Regulations for reporting wrongdoing in the University's work environment (Whistleblowing policy) (R.D. rep. no. 5328/2023 of 20 December 2023) 
Effective from 5 January 2024

  Reporting to ANAC and public disclosure

The reporting party may make a report to the National Anti-Corruption Authority (ANAC) in the following cases:

  1. the internal report sent to the University's RPCT has not been followed up within the deadline set out;
  2. the whistleblower has reasonable grounds to believe that an internal report would not be effectively followed up or could give rise to the risk of retaliation;
  3. the breach could constitute an imminent or obvious danger to the public interest.

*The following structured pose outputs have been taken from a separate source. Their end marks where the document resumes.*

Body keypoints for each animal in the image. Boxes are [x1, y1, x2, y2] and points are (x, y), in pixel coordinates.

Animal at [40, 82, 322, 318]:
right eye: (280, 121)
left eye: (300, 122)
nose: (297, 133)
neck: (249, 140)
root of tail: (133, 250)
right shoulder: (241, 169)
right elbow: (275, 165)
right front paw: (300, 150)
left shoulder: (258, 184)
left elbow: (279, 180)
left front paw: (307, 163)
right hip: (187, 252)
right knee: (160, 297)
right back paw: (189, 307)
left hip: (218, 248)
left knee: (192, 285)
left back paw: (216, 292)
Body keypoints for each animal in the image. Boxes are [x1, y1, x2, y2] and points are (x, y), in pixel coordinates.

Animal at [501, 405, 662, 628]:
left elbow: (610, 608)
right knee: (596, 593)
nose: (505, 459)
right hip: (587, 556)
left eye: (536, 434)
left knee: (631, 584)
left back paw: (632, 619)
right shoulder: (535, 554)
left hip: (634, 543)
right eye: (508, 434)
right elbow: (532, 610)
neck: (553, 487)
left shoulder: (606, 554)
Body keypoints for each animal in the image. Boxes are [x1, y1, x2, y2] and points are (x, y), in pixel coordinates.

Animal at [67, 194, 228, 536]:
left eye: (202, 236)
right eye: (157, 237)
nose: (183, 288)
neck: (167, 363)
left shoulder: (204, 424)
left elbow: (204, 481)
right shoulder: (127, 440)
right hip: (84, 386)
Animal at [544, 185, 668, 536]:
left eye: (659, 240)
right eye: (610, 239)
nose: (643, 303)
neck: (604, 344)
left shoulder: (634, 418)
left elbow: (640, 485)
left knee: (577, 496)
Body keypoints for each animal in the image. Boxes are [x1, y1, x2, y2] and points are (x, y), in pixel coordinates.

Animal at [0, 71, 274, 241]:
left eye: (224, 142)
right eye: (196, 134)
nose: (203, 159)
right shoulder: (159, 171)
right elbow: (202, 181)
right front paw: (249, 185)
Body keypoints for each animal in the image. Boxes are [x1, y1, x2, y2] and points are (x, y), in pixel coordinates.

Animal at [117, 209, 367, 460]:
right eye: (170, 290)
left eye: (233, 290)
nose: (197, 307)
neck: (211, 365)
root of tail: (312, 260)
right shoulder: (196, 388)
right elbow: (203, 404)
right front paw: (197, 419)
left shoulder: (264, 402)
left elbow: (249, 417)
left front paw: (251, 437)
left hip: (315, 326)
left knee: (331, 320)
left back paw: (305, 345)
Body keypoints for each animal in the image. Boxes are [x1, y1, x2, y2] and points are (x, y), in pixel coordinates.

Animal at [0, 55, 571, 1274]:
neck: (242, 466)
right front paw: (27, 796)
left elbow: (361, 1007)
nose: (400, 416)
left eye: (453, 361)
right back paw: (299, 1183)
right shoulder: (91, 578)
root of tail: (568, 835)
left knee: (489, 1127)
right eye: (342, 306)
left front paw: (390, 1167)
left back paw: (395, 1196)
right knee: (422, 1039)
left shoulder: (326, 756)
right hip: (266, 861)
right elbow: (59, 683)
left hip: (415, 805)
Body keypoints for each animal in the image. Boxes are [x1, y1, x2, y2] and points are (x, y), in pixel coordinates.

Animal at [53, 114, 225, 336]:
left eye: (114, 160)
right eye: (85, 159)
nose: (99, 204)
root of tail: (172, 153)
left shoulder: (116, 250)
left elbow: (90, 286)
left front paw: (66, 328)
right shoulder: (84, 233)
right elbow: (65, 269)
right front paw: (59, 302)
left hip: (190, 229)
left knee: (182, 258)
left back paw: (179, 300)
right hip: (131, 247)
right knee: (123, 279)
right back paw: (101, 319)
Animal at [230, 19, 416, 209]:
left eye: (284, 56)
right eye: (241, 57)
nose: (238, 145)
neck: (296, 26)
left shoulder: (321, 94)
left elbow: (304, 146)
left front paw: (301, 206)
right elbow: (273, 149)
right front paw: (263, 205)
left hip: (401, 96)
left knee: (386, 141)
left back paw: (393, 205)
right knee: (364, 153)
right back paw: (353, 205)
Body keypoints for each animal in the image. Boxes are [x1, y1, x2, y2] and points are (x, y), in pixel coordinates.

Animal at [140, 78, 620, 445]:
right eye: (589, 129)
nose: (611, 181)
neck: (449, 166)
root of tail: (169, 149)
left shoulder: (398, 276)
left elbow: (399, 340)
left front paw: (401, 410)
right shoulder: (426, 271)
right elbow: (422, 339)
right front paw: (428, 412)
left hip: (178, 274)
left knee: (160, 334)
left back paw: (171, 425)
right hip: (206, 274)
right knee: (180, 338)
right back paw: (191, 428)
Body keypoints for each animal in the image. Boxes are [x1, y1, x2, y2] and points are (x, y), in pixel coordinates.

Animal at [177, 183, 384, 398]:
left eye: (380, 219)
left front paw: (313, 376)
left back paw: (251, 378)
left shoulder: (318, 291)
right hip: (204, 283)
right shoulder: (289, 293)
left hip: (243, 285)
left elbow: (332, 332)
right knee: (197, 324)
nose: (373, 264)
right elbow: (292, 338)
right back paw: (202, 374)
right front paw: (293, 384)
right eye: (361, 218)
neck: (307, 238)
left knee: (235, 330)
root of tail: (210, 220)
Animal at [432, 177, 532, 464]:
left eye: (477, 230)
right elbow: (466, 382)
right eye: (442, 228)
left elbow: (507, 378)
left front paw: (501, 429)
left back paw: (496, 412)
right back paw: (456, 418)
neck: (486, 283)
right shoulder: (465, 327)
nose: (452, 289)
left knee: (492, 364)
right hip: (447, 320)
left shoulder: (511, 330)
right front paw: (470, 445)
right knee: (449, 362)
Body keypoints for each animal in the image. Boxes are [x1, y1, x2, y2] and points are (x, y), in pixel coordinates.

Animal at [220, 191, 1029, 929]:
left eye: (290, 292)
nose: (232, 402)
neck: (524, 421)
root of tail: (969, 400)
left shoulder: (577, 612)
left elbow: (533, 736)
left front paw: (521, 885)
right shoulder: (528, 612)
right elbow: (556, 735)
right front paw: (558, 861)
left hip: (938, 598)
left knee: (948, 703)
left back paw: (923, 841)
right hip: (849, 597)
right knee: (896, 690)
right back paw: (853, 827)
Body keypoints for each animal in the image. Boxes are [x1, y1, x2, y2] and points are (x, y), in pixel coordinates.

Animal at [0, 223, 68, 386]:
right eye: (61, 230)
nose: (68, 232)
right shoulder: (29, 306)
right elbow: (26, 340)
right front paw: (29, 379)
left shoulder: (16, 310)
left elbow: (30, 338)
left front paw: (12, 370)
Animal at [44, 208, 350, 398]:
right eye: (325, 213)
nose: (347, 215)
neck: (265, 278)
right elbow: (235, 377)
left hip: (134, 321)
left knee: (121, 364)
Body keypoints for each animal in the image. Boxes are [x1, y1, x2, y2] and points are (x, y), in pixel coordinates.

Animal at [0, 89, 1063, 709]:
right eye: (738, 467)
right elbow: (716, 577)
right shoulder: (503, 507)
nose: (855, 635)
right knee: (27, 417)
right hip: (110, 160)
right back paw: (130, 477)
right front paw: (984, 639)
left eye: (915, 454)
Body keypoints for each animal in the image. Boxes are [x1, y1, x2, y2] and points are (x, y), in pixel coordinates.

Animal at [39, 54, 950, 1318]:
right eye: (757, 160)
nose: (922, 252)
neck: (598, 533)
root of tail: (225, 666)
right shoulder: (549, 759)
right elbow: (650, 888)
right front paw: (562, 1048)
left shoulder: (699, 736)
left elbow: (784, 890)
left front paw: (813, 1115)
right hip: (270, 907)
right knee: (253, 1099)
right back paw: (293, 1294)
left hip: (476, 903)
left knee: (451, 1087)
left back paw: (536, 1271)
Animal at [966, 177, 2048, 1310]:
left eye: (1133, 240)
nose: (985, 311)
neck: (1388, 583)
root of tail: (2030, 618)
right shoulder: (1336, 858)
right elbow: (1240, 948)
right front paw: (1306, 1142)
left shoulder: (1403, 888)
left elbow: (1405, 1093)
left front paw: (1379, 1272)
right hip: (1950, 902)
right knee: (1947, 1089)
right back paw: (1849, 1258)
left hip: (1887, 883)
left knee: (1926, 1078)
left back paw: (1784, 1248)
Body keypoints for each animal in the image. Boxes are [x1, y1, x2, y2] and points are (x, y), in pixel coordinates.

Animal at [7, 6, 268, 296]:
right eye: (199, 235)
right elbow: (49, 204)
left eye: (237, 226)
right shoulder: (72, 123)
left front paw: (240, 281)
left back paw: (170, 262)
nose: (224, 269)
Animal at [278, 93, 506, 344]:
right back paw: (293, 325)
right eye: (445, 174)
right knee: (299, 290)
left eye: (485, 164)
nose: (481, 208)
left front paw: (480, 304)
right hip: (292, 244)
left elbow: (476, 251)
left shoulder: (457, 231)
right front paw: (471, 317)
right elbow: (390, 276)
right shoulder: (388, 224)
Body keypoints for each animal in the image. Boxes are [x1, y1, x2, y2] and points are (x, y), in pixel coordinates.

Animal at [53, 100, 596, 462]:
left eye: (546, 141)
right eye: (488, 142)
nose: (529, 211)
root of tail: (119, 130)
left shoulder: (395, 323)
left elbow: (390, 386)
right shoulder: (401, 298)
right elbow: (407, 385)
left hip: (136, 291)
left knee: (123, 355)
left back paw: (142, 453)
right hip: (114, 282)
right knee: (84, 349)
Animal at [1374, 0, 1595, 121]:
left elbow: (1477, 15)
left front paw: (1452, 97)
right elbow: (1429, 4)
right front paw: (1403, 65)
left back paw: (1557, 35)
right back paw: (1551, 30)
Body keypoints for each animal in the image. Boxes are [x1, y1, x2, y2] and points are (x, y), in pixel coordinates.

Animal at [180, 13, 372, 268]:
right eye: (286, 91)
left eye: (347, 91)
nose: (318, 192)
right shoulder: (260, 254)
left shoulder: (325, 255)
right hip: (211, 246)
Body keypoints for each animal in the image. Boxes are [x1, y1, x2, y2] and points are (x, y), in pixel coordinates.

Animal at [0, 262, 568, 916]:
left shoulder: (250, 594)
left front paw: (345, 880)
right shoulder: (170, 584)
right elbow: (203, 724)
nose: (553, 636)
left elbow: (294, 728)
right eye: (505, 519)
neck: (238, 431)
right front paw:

 As a last resort, the reporting person may only resort to public disclosure of violations if:

  1. he/she has previously made a report to the University's RPCT and a report to the ANAC or directly to the ANAC, when the conditions are met, and no response has been received within the prescribed time limit;
  2. he/she has justified reason to believe that the breach constitutes an imminent or obvious danger to the public interest;
  3. he/she has well-founded reason to believe that the report to the ANAC may entail the risk of retaliation or may not be effectively followed up, by reason of the specific circumstances of the case (e.g. risk of concealment or destruction of evidence, well-founded fear that the addressee of the report is in collusion with the perpetrator or directly involved in the commission of the breach).